Божена. Это у вас, в вашем мракобесии, ясное дело — Польша. У нас в Америке все совсем по-другому. Я это только так подумала, я же жирная, как свинья, и свои мысли я здесь афишировать не собираюсь.
Режиссер. Там она случайно знакомится с Максом и соприкасается с ним в голом виде губами в туалете, а потом и в лифте. Однако все-таки возникают перипетии. Моника устала от пустоты и отсутствия ценностей, а Макс оказывается безответственным засранцем, который не хочет иметь семью и держит в шкафчике рядом с бульоном Кнорр 100 килограммов просроченной крупчатой муки…
Галина. Переплачивает. Обычная пшеничная дешевле.
Режиссер … а по следам за ним идут трое крепких, намазанных на удачу кремом для самозагара колумбийцев из русской мафии, сексуальная женщина-полицейский, плотно подсевший на трамал растяпистый детектив и парикмахер-гей. Последний, хотя и непонятый, оказывается хорошим человеком и спасает ребенка во время пожара, и вообще он никакой не гей, а нормальный мужчина, просто ухоженный и непонятый.
Девочка. Ненавижу нетерпимость. Если честно, то еще я ненавижу конфеты «Пьерро» и «Сказочные» кондитерской фабрики «Ведель». Всем привет!
Режиссер. Моника рожает мужа и детей — мальчика или девочку. Она очень счастлива, поскольку реализовалась как женщина. Она искренне разговаривает со своим унитазом о новом «Доместосе». На горизонте маячат три компьютерные симуляции небоскребов — небоскрёфисы, а они идут и смеются за руку. Конец. Вот так выглядела бы последняя сцена этого фильма, если бы я когда-нибудь его снял.
Ведущая. Привет. Еще недавно она разгребала пиксели на развалах, а сегодня это большая звезда. Она продала трухлявый голубятник, поставила все на одну карту, и сегодня открыто показывает нам содержимое своей сумочки.

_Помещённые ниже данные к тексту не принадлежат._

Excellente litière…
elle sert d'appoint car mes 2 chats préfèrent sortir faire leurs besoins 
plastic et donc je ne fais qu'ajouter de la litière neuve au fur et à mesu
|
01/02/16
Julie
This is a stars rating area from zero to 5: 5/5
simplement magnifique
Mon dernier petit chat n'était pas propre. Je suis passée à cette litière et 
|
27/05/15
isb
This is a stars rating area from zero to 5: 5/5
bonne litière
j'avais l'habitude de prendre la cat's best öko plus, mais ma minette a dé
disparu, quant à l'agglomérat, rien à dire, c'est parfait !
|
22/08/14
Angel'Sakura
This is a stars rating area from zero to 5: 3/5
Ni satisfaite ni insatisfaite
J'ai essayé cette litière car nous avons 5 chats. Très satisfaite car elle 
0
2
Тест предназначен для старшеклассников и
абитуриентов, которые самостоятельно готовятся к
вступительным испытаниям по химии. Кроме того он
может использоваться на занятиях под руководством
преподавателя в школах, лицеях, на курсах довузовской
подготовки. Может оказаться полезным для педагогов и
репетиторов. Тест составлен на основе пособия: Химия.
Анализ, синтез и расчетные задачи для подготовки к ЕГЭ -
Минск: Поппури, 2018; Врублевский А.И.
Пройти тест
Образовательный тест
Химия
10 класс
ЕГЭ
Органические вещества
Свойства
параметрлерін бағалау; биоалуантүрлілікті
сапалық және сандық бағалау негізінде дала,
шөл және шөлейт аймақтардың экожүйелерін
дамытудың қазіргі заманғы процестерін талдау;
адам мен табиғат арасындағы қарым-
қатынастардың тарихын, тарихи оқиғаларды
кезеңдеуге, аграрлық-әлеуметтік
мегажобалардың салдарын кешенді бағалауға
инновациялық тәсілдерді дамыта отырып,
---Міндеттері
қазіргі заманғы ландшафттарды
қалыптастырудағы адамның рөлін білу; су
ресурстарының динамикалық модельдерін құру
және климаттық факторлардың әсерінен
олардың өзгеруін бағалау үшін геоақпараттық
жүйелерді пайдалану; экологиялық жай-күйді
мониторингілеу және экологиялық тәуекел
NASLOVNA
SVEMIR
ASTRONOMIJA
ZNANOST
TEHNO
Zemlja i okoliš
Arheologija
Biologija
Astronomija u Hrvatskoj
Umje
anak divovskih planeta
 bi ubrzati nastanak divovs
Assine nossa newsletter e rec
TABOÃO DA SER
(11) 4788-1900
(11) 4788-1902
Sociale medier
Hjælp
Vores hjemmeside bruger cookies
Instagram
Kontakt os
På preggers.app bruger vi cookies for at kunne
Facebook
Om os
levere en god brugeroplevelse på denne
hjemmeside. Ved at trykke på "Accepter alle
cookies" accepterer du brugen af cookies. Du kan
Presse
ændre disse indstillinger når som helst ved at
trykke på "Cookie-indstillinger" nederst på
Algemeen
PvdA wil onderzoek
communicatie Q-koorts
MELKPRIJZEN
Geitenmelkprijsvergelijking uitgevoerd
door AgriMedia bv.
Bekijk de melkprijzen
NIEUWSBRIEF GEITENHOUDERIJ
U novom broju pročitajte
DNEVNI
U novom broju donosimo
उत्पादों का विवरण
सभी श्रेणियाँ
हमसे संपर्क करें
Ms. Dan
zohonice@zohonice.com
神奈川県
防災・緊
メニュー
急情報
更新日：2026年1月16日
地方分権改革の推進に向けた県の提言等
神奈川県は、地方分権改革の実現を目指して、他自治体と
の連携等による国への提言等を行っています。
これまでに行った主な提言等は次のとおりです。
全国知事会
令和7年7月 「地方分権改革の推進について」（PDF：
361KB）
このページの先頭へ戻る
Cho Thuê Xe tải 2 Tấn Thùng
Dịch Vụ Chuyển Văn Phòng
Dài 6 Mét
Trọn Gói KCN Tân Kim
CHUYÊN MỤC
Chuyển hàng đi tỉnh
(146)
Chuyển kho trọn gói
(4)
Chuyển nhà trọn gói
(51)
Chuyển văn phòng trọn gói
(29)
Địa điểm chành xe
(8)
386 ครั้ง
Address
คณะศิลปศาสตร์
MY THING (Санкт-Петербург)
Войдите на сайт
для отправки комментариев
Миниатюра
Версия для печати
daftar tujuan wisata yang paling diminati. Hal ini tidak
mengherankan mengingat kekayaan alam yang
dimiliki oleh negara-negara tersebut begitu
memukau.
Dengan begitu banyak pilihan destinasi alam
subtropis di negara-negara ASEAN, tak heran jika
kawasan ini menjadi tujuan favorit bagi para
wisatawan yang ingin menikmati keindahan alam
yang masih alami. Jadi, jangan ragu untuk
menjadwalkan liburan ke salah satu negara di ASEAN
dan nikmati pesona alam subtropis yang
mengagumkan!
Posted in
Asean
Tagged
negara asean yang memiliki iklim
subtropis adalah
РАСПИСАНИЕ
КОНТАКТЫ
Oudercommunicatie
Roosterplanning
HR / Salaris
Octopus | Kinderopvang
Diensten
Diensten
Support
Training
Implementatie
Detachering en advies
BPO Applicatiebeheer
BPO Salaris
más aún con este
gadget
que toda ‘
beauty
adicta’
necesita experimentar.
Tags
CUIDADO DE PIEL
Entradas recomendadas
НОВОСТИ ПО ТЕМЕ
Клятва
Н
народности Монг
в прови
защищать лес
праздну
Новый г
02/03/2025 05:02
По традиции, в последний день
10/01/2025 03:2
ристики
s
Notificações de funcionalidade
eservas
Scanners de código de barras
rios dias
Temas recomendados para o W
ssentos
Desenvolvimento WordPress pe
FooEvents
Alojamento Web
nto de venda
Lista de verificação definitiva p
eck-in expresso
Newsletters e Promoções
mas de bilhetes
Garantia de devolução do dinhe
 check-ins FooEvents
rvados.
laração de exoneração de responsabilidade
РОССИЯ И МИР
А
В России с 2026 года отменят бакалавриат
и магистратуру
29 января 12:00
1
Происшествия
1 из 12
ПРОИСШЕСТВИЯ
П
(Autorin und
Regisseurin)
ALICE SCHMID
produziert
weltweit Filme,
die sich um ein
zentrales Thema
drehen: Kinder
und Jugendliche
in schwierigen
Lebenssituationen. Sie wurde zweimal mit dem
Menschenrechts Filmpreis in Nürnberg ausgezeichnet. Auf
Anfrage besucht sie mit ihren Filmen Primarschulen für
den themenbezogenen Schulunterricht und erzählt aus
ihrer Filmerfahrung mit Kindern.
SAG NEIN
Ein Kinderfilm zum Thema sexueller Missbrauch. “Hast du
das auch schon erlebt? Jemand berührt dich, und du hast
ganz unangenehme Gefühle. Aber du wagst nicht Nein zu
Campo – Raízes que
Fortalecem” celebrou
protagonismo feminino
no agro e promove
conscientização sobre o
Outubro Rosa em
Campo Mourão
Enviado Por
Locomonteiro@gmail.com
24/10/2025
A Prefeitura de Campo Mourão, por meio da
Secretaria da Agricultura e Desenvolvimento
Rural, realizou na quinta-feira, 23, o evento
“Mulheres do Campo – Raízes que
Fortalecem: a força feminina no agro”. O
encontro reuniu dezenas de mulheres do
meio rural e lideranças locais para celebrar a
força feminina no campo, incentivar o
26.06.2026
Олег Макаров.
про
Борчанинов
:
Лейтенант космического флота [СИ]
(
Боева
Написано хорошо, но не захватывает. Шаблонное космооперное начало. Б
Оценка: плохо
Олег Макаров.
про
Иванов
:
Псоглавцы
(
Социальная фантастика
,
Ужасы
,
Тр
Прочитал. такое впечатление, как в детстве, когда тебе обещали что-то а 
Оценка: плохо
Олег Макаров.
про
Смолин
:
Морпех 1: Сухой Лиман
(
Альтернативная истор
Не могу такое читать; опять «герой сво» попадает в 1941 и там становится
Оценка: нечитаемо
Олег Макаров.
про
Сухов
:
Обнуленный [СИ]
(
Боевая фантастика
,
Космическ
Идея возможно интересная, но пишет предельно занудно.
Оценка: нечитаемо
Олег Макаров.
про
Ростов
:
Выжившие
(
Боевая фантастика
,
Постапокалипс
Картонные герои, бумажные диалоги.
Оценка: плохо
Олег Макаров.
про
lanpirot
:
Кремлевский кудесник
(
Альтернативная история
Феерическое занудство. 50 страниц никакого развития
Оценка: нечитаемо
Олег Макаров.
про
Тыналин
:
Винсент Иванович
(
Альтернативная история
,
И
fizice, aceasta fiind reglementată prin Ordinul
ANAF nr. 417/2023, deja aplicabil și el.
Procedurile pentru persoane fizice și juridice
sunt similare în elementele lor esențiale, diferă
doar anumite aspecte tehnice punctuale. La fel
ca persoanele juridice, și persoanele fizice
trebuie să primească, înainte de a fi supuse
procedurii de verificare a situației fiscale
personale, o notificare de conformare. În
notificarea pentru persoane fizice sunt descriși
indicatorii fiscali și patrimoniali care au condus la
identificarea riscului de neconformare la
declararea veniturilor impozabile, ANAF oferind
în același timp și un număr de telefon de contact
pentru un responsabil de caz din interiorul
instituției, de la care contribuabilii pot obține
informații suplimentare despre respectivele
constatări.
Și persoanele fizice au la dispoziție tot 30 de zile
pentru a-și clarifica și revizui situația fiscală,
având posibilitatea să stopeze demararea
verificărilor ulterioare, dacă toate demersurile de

Моника. В сумочке я обычно ношу с собой самые необходимые вещи: магнитное лассо плюс Alt, многоугольное лассо, палитру, кисть, яркость/контраст, цвета, градиенты, маски, фильтры, клавишу Shift и обязательно инструмент «Ластик» — особенно незаменим он для лобковых волос, с которыми уже давным-давно нет никаких проблем.
Ведущая. То есть жизнь звезды совсем не такая, как принято думать: ляля-тополя и сяськи-масяськи с полиэстровым котом на красном ковре, а…?
Моника. Если честно, это тяжелый труд. Бывало не раз, что после долгого дня, когда ты постоянно не позволяешь себе ни есть, ни пить, потом ни ссать и ни срать, а в промежутках еще и не потеть, я была настолько выделена, продлена и утомлена, что ложилась прямо на козетку в фотошопе, не в состоянии ехать куда-то домой, от усталости я забывала, что дома у меня не было, потому что не было меня, и так целые дни и ночи я лежала в ожидании, что кто-то меня заметит, расширит и укоротит, как прежде, не говоря уже о фантомных болях после удаления пупка. В то же время я очень благодарна, что я не существую и не живу, с одной стороны, я никто, а, с другой, например, я не полька.